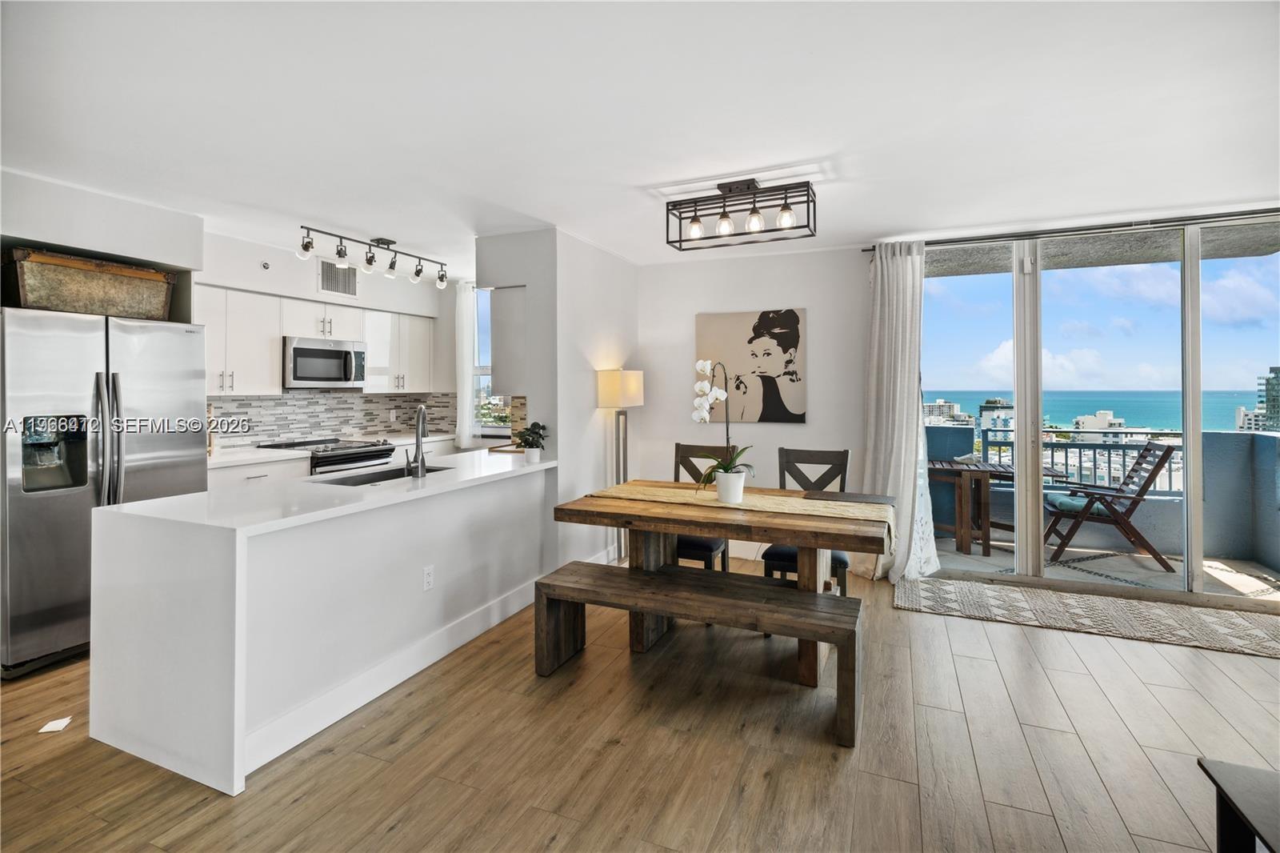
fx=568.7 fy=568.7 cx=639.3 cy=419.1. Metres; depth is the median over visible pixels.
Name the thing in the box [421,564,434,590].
wall socket
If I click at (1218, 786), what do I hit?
dark table
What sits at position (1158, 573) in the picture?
balcony floor
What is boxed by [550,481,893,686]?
dining table
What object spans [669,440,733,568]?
dining chair
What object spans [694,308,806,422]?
canvas picture
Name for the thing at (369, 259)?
track light
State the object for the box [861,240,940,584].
curtain
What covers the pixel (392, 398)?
tile backsplash
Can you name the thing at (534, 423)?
potted plant
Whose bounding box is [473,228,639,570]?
partition wall
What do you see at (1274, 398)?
high-rise building
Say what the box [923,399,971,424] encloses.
building
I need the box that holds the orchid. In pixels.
[689,358,755,492]
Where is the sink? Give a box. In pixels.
[316,464,450,486]
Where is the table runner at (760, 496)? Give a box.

☆ ☆ ☆

◆ Your instructions ◆
Without carrying over any picture, write out the entries above once more, exactly.

◆ Answer space ◆
fx=568.7 fy=568.7 cx=639.3 cy=419.1. Metres; depth is the median over visible pixels.
Name the thing in the box [421,564,434,590].
wall socket
If I click at (1218, 786), what do I hit?
dark table
What sits at position (1158, 573) in the picture?
balcony floor
What is boxed by [550,481,893,686]?
dining table
What object spans [669,440,733,568]?
dining chair
What object spans [694,308,806,422]?
canvas picture
Name for the thing at (369, 259)?
track light
State the object for the box [861,240,940,584].
curtain
What covers the pixel (392, 398)?
tile backsplash
Can you name the thing at (534, 423)?
potted plant
Whose bounding box is [473,228,639,570]?
partition wall
What do you see at (1274, 398)?
high-rise building
Say what the box [923,399,971,424] encloses.
building
I need the box that holds the orchid. In pixels.
[689,358,755,492]
Where is the sink? Give a box. In pixels.
[316,464,450,486]
Where is the table runner at (760, 496)? Give a box.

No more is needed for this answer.